DOCUMENT PASSAGE ->
● ● ●
-->

Spring Integration - Reliable TCP for high volume

2020-07-27 09:38发布

问题:

I'm using Spring Integration for TCP server which keeps connections to a few thousand clients. I need the server to throttle clients in case of excessive load and not to lose messages.

My server configuration:

<task:executor id="myTaskExecutor"
    pool-size="4-8"
    queue-capacity="0"
    rejection-policy="CALLER_RUNS" />

<int-ip:tcp-connection-factory id="serverTcpConFact"
    type="server"
    port="60000"
    using-nio="true"
    single-use="false"
    so-timeout="300000"
    task-executor="myTaskExecutor" />

<int-ip:tcp-inbound-channel-adapter id="tcpInboundAdapter"
    channel="tcpInbound"
    connection-factory="serverTcpConFact" />

<channel id="tcpInbound" />

<service-activator input-channel="tcpInbound"
    ref="myService"
    method="test" />

<beans:bean id="myService" class="org.test.tcpserver.MyService" />

Since the default task executor for the connection factory is unbounded, I use a pooled task executor to prevent out of memory errors.

A simple client for load testing:

public class TCPClientTest {
    static Socket socket;
    static List<Socket> sl = new ArrayList<>();
    static DataOutputStream out;

    public static void main(String[] args) throws Exception {
        for (int i = 0; i < 10000; i++) {
            socket = new Socket("localhost", 60000);
            sl.add(socket);
            out = new DataOutputStream(socket.getOutputStream());
            out.writeBytes("connection " + i + "\r\n");
            System.out.println("Using connection #" + i);
        }
        System.in.read();
    }
}

When I run it, the server only receives about 10-20 messages and then the client gets the "Connection refused: connect" exception. After that the server can't accept any new connections anymore, even after the connection timeout. Increasing the pool size only helps to get a little bit more messages.
● ● ●
MATERIAL SUPPLIED ->
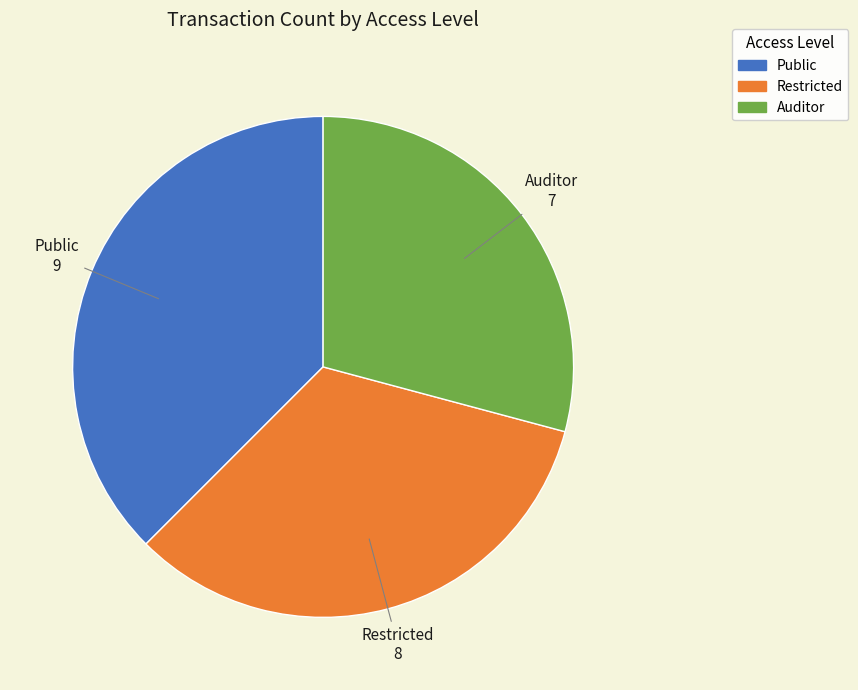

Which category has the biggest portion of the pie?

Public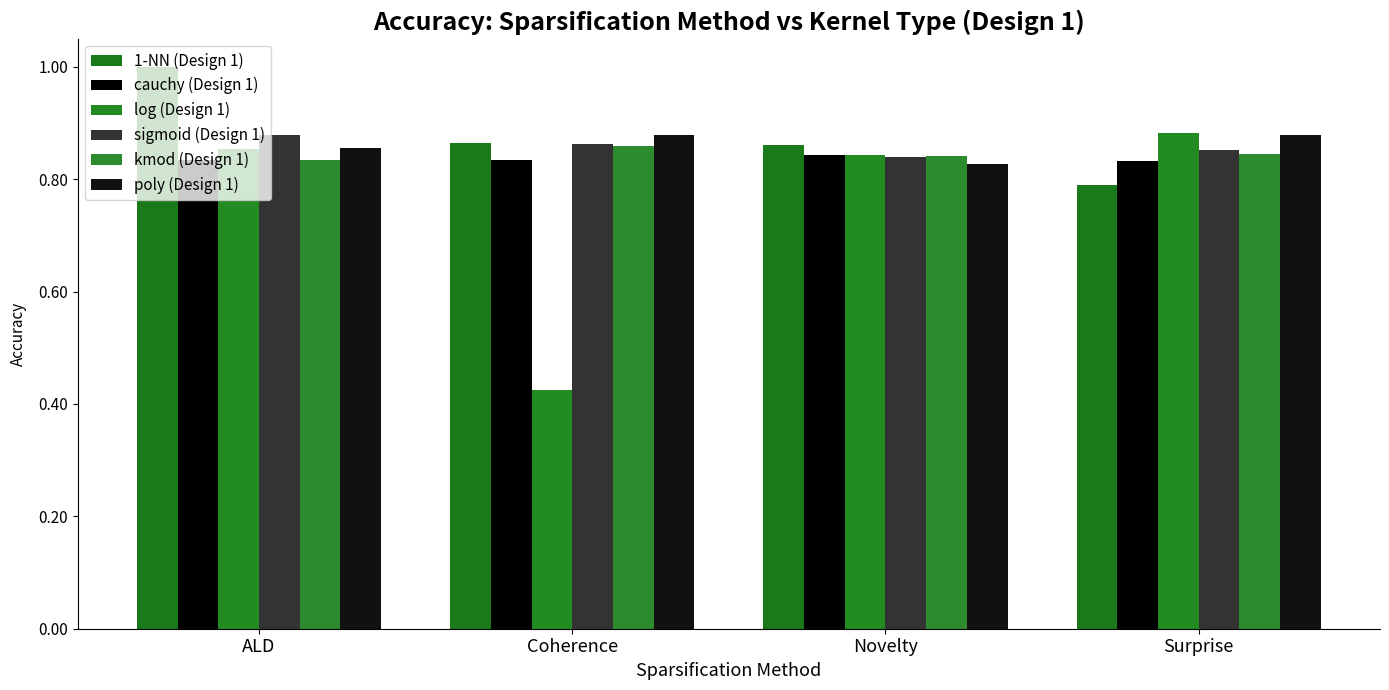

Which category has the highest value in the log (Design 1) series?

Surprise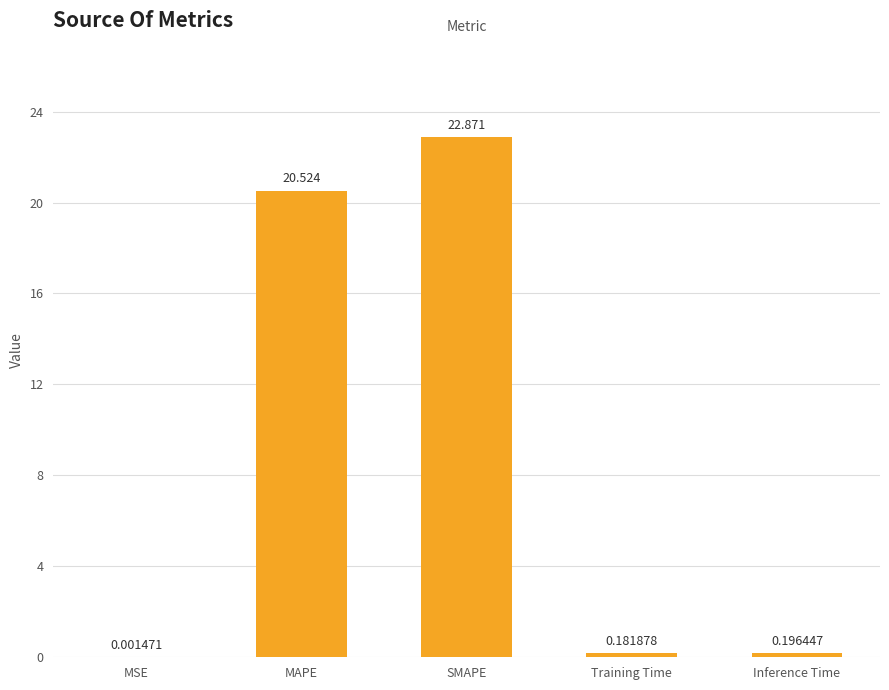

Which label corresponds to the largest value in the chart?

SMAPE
● ● ●
EXERCISES TO COMPLETE ->
1 - In the Spring Integration TCP thread, which rejection policy is set on the pooled task executor?
2 - Pick up the Spring Integration TCP thread after its final sentence and write what comes next.
The records can be left aside.

TASK-BY-TASK ANSWERS ->
1 - CALLER_RUNS

2 -
EDIT

I'm using Spring Integration 3.0.2.RELEASE. For production I'm using 8-40 threads, but it only makes this test to fail later, after several hundred connections.

MyService.test() doesn't do much...

public class MyService {
    public void test(byte[] input) {
        System.out.println("Received: " + new String(input));
    }
}

Here is the log with trace level logging.

Sources

回答1:

I see what the problem is, please open a JIRA issue.

The issue is the CALLER_RUNS rejection policy with a 0 length queue in the executor.

There is one thread that handles all IO events (usually myTaskExecutor-1); when a read event fires he queues an execution to read the data; the reader thread queues an execution to assemble the data (which will block until a complete message - in your case terminated by the CRLF - arrives).

In this case, when there are no threads available, the CALLER_RUNS policy means the IO selector thread does the read, and becomes the assembler thread, which blocks waiting for data that won't arrive because he is blocked and would later have read the data after scheduling a different thread to block. Because he is blocked, he can't handle new accept events.

Here is a log from my test showing the issue...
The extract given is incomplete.